◆ TEXT TO READ

At right is a cut out from Complex.com. If you click on it, you can get to be your own personal Banksy (see, I knew there was a way to encourage anarchic autonomous art!). Spray can not included.
(Thank you, Eileen!)
Finally, speaking of things I have been trying to read, I came across this article, "Divine Comedy," by Julian Gough, on the dominance of tragedy over comedy in contemporary fiction. He calls modern novels "worthy and dull," but I have to disagree on the latter. Was of his assessment is right: comedy is rarely treated as seriously as tragedy these days (ironic, huh?), whether one's talking about academe or mainstream literary institutions. (And comic poetry is widely considered to be even more beyond the horizon than comic fiction or prose.) Yet in an effort to make his point, he's goes a bit overboard. It's also the case that too much humor, especially of the ironic and satirical sort, loses its edge without the intermittent relief of other modes, especially the tragic, or turns into something supercilious and tart. We were supposedly in the post-ironic age after 9/11, though the people who uttered such pronouncements had obviously forgotten about what was going on in Washington, DC, which has been so tragic it's worthy of treatment in ancient comic form.
Of course he says a lot more, including things that will make no religionist and few people teaching literature and creative writing in the academy very happy, such as:
The literary novel, by accepting the embrace of the universities, has moved inside the establishment and lost contact with what made it vital. It has, as a result, also lost the mass audience enjoyed by Twain and Dickens. The literary novel—born in Cervantes's prison cell, continued in cellars, bars and rented rooms by Dostoevsky, Joyce and Beckett—is now being written from on high. Not the useful height of the gods, with its sharp, gods'-eye view of all human classes, all human folly, but the distancing, merely human height of the ruling elite, just too high up to see what's happening on the street below.And:
Luckily this situation is self-satirising. Campus authority generates campus comedy. The senior academic novelist is trapped in the small world of the university, cut off from the big world, embodying authority yet still driven to write. In this situation the novel, if it is to live, must turn against the novelist. Malcolm Bradbury and David Lodge, writing novels at night, attacked their day-selves, their academic selves, as absurd buffoons whose work was meaningless. And the novelist in them was right.
The university model, any teaching model, of necessity implies that there is a Platonic ideal novel in some other dimension, which has all the characteristics that make for novelness and that the more of these attributes a novel has, the more like a perfect novel it is. This concept works for the tragic, it works for the epic, it works (less well, but it works) for the lyric, it does not work for the novel because, as Mikhail Bakhtin has pointed out, the novel is the only post-Aristotelian literary form. It is not bound by classical rules. It is not bound by any rules. The novel is not a genre. The novel is always novel. The novel is always coming into being. The novel cannot be taught, because the novel does not yet exist.

◆ DATA FOR THIS TASK
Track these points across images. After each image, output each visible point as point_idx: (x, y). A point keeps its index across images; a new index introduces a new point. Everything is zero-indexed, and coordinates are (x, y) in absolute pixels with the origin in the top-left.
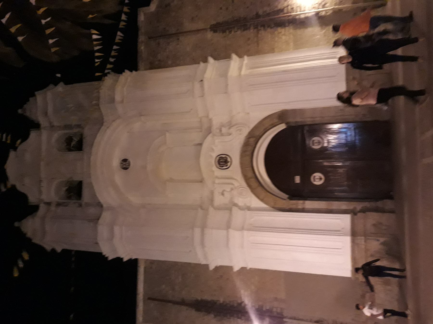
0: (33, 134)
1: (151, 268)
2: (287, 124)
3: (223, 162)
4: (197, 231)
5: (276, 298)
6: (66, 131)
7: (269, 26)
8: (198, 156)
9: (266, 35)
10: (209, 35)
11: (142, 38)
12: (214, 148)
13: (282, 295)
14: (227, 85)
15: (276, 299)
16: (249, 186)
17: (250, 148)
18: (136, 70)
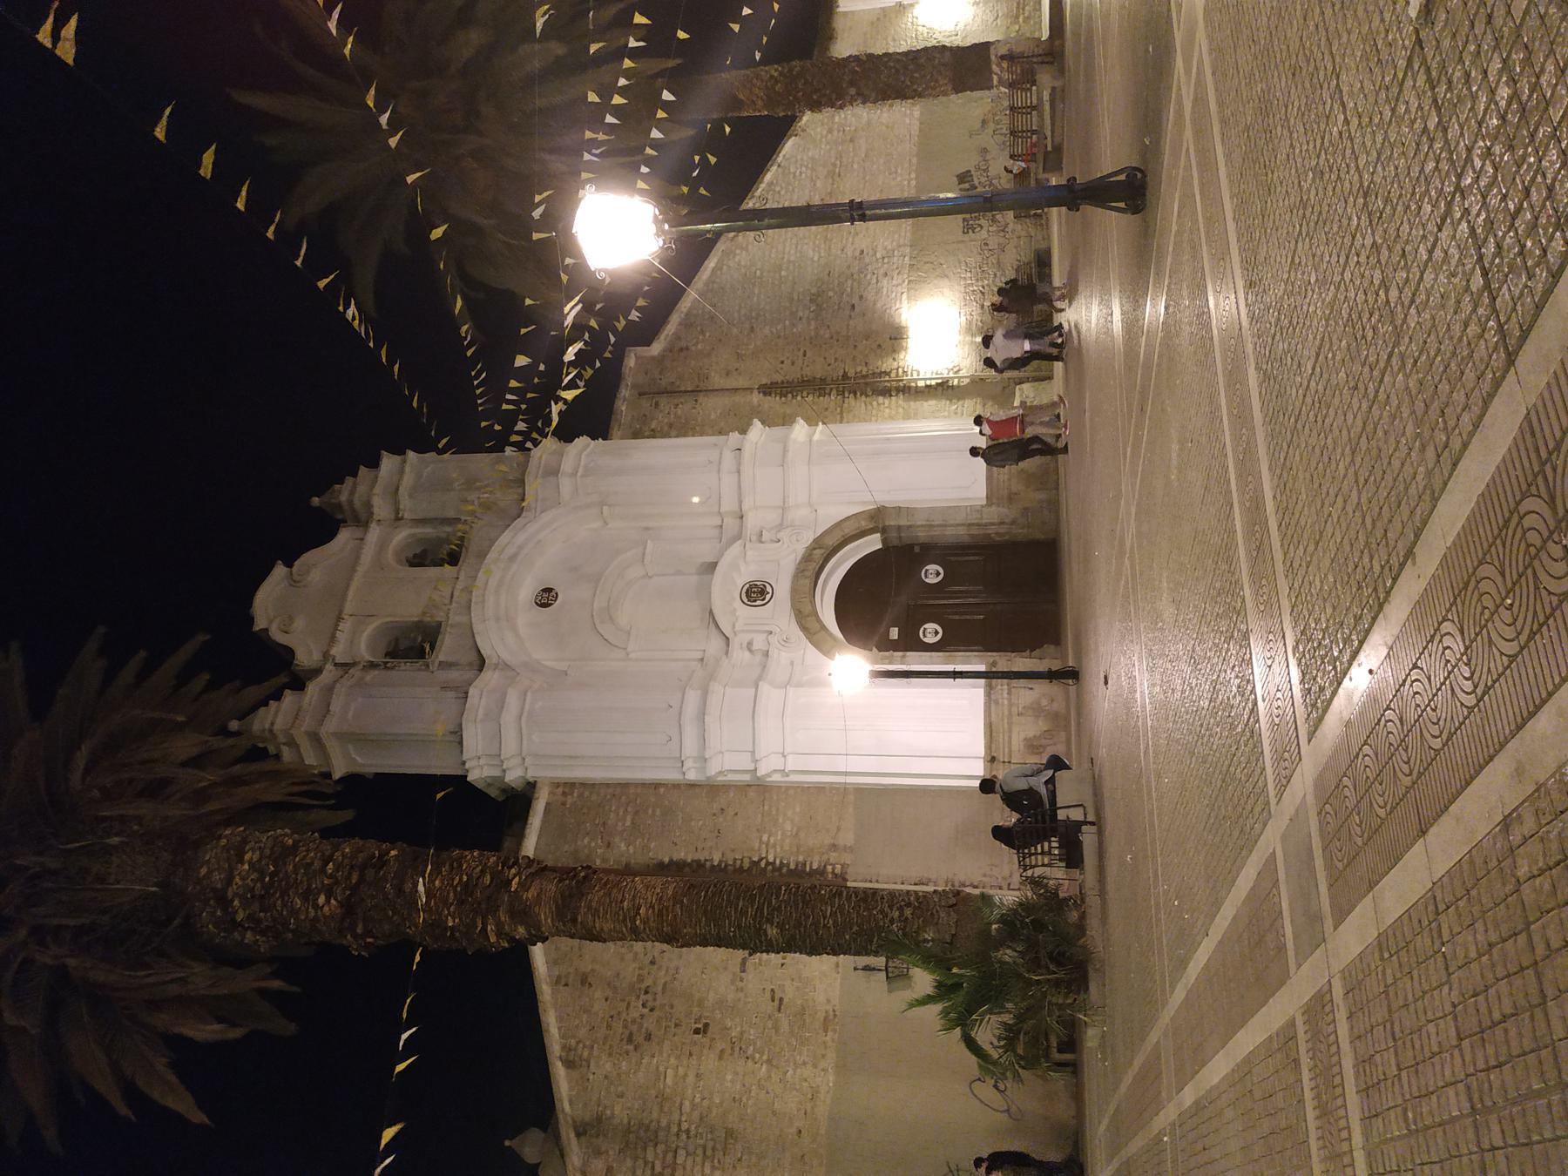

◆ WHAT YOU NEED TO DO
1. Answer these questions about the blog text:
(a) Which website is the cut out at right taken from?
(b) What is the title of the article by Julian Gough?
(c) Which two writers, according to the quoted passage, wrote novels at night that attacked their academic day-selves?
2. Swap "top-left" for "upper-left" throughout the listing and write the listing out again with nothing else changed. Leave out the picture markers.
The listing has nothing to do with the blog text above it.

◆ SOLUTIONS PER TASK
1.
(a) Complex.com
(b) "Divine Comedy"
(c) Malcolm Bradbury and David Lodge

2.
Track these points across images. After each image, output each visible point as point_idx: (x, y). A point keeps its index across images; a new index introduces a new point. Everything is zero-indexed, and coordinates are (x, y) in absolute pixels with the origin in the upper-left.
0: (33, 134)
1: (151, 268)
2: (287, 124)
3: (223, 162)
4: (197, 231)
5: (276, 298)
6: (66, 131)
7: (269, 26)
8: (198, 156)
9: (266, 35)
10: (209, 35)
11: (142, 38)
12: (214, 148)
13: (282, 295)
14: (227, 85)
15: (276, 299)
16: (249, 186)
17: (250, 148)
18: (136, 70)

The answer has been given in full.